**TEXT EXCERPT**:
Those things effen freaked me out! Darn near dumped the bike the first time they went floppy in a high speed turn. That would have really ticked me off.

LBS is going to help me out on the wheels. Only 70 or so miles on them now, so they said they'll work out a trade.

Rio Rider


----------



## MarvinK (Feb 12, 2002)

I definitely think the bike shop is just looking to turn a profit. I do think the Roval wheels are nice, but you should be getting a substantial credit for swapping out the ES wheels--since they're going to be making more money on the Mavics (and sell them easier).

I would ask for $300+ credit if you make the swap--and I would try riding them first to see if you think the flex is a problem. Are you looking at the Star or regular Fusee?


----------



## tahaye (Aug 14, 2007)

**ACTIVITY LIST**:
1. In the wheel thread, how much credit does MarvinK suggest asking for if the swap is made?
2. Reproduce the part of the wheel thread starting at "Those things effen" and ending at "(Feb 12, 2002)".
3. Write what comes next in the wheel thread, after the point where it stops.

**RECORD EXCERPTS**:

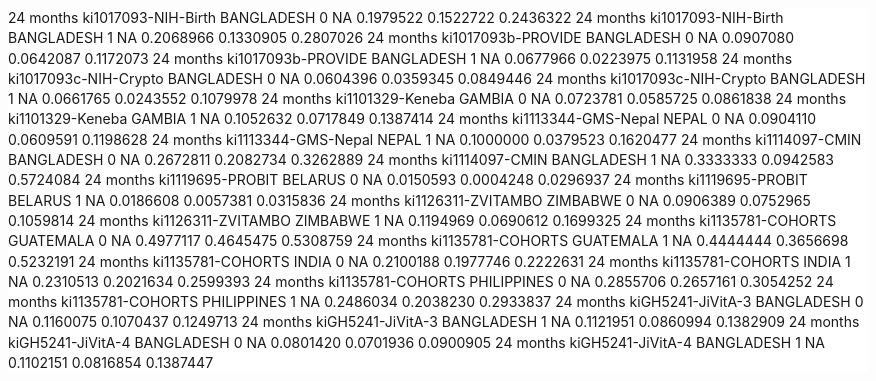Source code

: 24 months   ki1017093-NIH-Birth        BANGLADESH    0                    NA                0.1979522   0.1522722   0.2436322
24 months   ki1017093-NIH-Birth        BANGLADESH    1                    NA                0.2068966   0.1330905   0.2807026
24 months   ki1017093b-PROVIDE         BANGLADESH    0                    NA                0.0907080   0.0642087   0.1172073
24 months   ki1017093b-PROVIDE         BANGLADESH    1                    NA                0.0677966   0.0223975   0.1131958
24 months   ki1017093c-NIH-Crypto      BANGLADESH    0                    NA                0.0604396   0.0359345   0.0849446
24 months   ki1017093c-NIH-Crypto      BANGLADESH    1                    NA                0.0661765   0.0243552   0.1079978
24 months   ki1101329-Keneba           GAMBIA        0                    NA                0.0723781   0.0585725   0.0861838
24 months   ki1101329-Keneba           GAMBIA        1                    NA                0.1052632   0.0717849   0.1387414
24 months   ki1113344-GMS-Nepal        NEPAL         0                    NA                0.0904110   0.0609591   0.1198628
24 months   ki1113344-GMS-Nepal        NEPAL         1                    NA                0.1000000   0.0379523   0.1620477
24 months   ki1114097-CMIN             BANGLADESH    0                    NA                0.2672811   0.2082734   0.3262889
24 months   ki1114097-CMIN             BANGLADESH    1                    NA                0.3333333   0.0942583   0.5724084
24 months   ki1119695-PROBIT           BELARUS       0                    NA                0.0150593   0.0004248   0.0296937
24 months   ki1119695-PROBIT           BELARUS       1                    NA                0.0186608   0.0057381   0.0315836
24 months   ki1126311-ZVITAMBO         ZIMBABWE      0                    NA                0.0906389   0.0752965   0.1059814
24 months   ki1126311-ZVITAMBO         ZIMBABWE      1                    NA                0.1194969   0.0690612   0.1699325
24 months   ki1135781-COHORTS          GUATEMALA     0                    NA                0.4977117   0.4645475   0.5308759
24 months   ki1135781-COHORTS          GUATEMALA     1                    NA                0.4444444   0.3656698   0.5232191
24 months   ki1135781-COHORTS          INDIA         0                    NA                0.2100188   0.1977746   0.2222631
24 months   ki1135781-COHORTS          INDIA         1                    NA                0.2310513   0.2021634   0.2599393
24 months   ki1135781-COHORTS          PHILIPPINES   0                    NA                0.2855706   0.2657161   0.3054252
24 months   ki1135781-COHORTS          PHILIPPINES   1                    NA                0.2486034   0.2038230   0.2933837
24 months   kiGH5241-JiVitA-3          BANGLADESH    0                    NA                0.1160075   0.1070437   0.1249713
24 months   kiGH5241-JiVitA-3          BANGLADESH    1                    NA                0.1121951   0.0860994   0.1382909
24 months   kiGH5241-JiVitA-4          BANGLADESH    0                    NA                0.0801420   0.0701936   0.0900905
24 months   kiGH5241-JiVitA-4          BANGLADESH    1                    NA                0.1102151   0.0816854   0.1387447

**RESPONSES FOR EACH TASK**:
1. $300 or more.

2.
Those things effen freaked me out! Darn near dumped the bike the first time they went floppy in a high speed turn. That would have really ticked me off.

LBS is going to help me out on the wheels. Only 70 or so miles on them now, so they said they'll work out a trade.

Rio Rider


----------



## MarvinK (Feb 12, 2002)

3.
Update #2 on the Roval Stars. I swapped out new tires, and the handling issues are gone. All of a sudden, I love these wheels again. Just rode them in a windy road race today. They slipped through the wind, and didn't react at all to cross winds.

The Mondo Pro tires seem to have been the issue with the handling. Too steep of a profile. I'm used to the standard round road bike tire profile, not a conical motorcycle profile.

Rio Rider


----------



## tahaye (Aug 14, 2007)

Another update... for those who care.

I love these Roval Stars. I've ridden them in a number of races, and plenty of training miles. In headwinds, they really help reduce drag. In crosswinds, they don't drag or buck much. In tail winds, they really show their stuff. Even in a 30 MPH tailwind, you are churning a chunk of air in your wheels. These wheels capture so much less air due to having the spokes on a narrower hub that their drag is reduced significantly even in tailwinds. I was surprised when I first noticed this in a road race, and now count on it for tactical maneuvers.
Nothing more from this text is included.